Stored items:
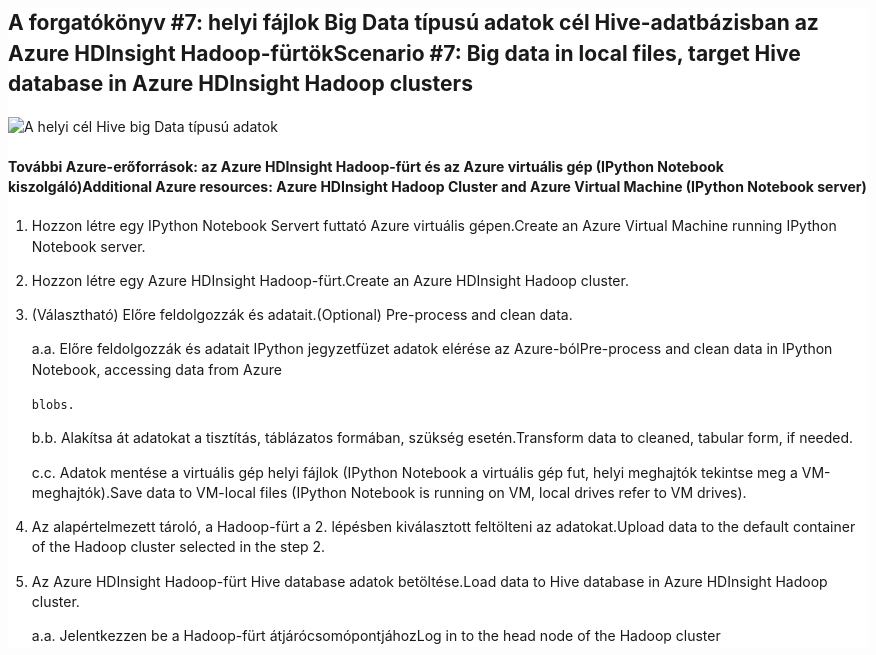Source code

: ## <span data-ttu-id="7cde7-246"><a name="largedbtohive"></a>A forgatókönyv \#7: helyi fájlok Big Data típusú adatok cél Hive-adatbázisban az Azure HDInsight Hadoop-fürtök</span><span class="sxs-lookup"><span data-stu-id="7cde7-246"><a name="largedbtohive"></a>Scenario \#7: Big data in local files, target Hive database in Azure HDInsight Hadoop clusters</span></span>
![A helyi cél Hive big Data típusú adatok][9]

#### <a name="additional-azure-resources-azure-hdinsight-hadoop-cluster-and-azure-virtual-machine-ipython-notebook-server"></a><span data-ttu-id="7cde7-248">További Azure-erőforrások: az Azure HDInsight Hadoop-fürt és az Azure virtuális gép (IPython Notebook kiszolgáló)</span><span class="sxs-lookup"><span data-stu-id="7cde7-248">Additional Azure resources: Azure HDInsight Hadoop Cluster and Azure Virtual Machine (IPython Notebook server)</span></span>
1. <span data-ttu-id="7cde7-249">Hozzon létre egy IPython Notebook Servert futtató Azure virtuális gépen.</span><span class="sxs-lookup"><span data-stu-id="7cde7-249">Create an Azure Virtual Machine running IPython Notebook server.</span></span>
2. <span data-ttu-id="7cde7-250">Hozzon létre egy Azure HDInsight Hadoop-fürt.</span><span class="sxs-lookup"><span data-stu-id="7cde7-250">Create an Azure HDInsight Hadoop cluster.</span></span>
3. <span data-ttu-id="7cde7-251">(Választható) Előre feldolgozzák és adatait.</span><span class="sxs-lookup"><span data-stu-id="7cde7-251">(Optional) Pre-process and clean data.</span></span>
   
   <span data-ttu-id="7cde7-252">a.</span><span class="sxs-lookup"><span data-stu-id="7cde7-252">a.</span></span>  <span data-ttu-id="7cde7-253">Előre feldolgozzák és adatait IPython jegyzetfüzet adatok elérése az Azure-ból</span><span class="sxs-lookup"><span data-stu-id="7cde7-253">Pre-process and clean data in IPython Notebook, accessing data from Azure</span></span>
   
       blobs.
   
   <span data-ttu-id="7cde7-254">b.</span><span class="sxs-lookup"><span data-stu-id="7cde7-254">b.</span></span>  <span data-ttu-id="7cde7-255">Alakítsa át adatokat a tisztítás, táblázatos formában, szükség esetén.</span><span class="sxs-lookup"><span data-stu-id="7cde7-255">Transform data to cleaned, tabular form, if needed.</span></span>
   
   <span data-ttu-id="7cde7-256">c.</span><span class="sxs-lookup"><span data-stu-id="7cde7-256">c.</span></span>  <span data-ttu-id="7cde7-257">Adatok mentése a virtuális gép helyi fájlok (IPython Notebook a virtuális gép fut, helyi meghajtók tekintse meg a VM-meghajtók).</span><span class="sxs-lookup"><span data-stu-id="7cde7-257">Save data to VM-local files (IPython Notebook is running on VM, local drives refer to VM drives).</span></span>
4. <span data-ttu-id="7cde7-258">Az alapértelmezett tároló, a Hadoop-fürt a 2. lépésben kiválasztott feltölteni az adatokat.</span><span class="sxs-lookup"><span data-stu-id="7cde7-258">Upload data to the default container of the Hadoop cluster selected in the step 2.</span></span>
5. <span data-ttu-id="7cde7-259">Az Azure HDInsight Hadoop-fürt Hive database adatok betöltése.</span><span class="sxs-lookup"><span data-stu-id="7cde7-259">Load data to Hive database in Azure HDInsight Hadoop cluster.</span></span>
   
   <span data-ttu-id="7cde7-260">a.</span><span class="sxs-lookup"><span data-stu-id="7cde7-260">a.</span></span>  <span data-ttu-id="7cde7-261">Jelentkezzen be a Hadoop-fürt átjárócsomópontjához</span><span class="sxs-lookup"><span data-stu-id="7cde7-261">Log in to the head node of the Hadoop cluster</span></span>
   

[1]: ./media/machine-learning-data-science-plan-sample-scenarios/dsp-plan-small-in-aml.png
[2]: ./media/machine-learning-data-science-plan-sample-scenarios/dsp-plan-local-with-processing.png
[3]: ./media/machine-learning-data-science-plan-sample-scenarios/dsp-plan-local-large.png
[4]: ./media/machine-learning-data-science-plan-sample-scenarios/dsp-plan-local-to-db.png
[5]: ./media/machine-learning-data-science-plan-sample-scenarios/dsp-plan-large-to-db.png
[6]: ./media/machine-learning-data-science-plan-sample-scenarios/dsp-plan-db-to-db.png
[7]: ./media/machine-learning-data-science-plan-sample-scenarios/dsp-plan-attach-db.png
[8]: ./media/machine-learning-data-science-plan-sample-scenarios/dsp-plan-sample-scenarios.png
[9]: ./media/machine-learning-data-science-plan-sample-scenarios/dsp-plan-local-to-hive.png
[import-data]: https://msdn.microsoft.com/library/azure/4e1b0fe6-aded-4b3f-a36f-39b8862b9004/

_Work instructions_
All entries, top to bottom, should be retyped exactly; the pictures should not be.

_Your solution_
Source code

: ## <span data-ttu-id="7cde7-246"><a name="largedbtohive"></a>A forgatókönyv \#7: helyi fájlok Big Data típusú adatok cél Hive-adatbázisban az Azure HDInsight Hadoop-fürtök</span><span class="sxs-lookup"><span data-stu-id="7cde7-246"><a name="largedbtohive"></a>Scenario \#7: Big data in local files, target Hive database in Azure HDInsight Hadoop clusters</span></span>
![A helyi cél Hive big Data típusú adatok][9]

#### <a name="additional-azure-resources-azure-hdinsight-hadoop-cluster-and-azure-virtual-machine-ipython-notebook-server"></a><span data-ttu-id="7cde7-248">További Azure-erőforrások: az Azure HDInsight Hadoop-fürt és az Azure virtuális gép (IPython Notebook kiszolgáló)</span><span class="sxs-lookup"><span data-stu-id="7cde7-248">Additional Azure resources: Azure HDInsight Hadoop Cluster and Azure Virtual Machine (IPython Notebook server)</span></span>
1. <span data-ttu-id="7cde7-249">Hozzon létre egy IPython Notebook Servert futtató Azure virtuális gépen.</span><span class="sxs-lookup"><span data-stu-id="7cde7-249">Create an Azure Virtual Machine running IPython Notebook server.</span></span>
2. <span data-ttu-id="7cde7-250">Hozzon létre egy Azure HDInsight Hadoop-fürt.</span><span class="sxs-lookup"><span data-stu-id="7cde7-250">Create an Azure HDInsight Hadoop cluster.</span></span>
3. <span data-ttu-id="7cde7-251">(Választható) Előre feldolgozzák és adatait.</span><span class="sxs-lookup"><span data-stu-id="7cde7-251">(Optional) Pre-process and clean data.</span></span>
   
   <span data-ttu-id="7cde7-252">a.</span><span class="sxs-lookup"><span data-stu-id="7cde7-252">a.</span></span>  <span data-ttu-id="7cde7-253">Előre feldolgozzák és adatait IPython jegyzetfüzet adatok elérése az Azure-ból</span><span class="sxs-lookup"><span data-stu-id="7cde7-253">Pre-process and clean data in IPython Notebook, accessing data from Azure</span></span>
   
       blobs.
   
   <span data-ttu-id="7cde7-254">b.</span><span class="sxs-lookup"><span data-stu-id="7cde7-254">b.</span></span>  <span data-ttu-id="7cde7-255">Alakítsa át adatokat a tisztítás, táblázatos formában, szükség esetén.</span><span class="sxs-lookup"><span data-stu-id="7cde7-255">Transform data to cleaned, tabular form, if needed.</span></span>
   
   <span data-ttu-id="7cde7-256">c.</span><span class="sxs-lookup"><span data-stu-id="7cde7-256">c.</span></span>  <span data-ttu-id="7cde7-257">Adatok mentése a virtuális gép helyi fájlok (IPython Notebook a virtuális gép fut, helyi meghajtók tekintse meg a VM-meghajtók).</span><span class="sxs-lookup"><span data-stu-id="7cde7-257">Save data to VM-local files (IPython Notebook is running on VM, local drives refer to VM drives).</span></span>
4. <span data-ttu-id="7cde7-258">Az alapértelmezett tároló, a Hadoop-fürt a 2. lépésben kiválasztott feltölteni az adatokat.</span><span class="sxs-lookup"><span data-stu-id="7cde7-258">Upload data to the default container of the Hadoop cluster selected in the step 2.</span></span>
5. <span data-ttu-id="7cde7-259">Az Azure HDInsight Hadoop-fürt Hive database adatok betöltése.</span><span class="sxs-lookup"><span data-stu-id="7cde7-259">Load data to Hive database in Azure HDInsight Hadoop cluster.</span></span>
   
   <span data-ttu-id="7cde7-260">a.</span><span class="sxs-lookup"><span data-stu-id="7cde7-260">a.</span></span>  <span data-ttu-id="7cde7-261">Jelentkezzen be a Hadoop-fürt átjárócsomópontjához</span><span class="sxs-lookup"><span data-stu-id="7cde7-261">Log in to the head node of the Hadoop cluster</span></span>
   

[1]: ./media/machine-learning-data-science-plan-sample-scenarios/dsp-plan-small-in-aml.png
[2]: ./media/machine-learning-data-science-plan-sample-scenarios/dsp-plan-local-with-processing.png
[3]: ./media/machine-learning-data-science-plan-sample-scenarios/dsp-plan-local-large.png
[4]: ./media/machine-learning-data-science-plan-sample-scenarios/dsp-plan-local-to-db.png
[5]: ./media/machine-learning-data-science-plan-sample-scenarios/dsp-plan-large-to-db.png
[6]: ./media/machine-learning-data-science-plan-sample-scenarios/dsp-plan-db-to-db.png
[7]: ./media/machine-learning-data-science-plan-sample-scenarios/dsp-plan-attach-db.png
[8]: ./media/machine-learning-data-science-plan-sample-scenarios/dsp-plan-sample-scenarios.png
[9]: ./media/machine-learning-data-science-plan-sample-scenarios/dsp-plan-local-to-hive.png
[import-data]: https://msdn.microsoft.com/library/azure/4e1b0fe6-aded-4b3f-a36f-39b8862b9004/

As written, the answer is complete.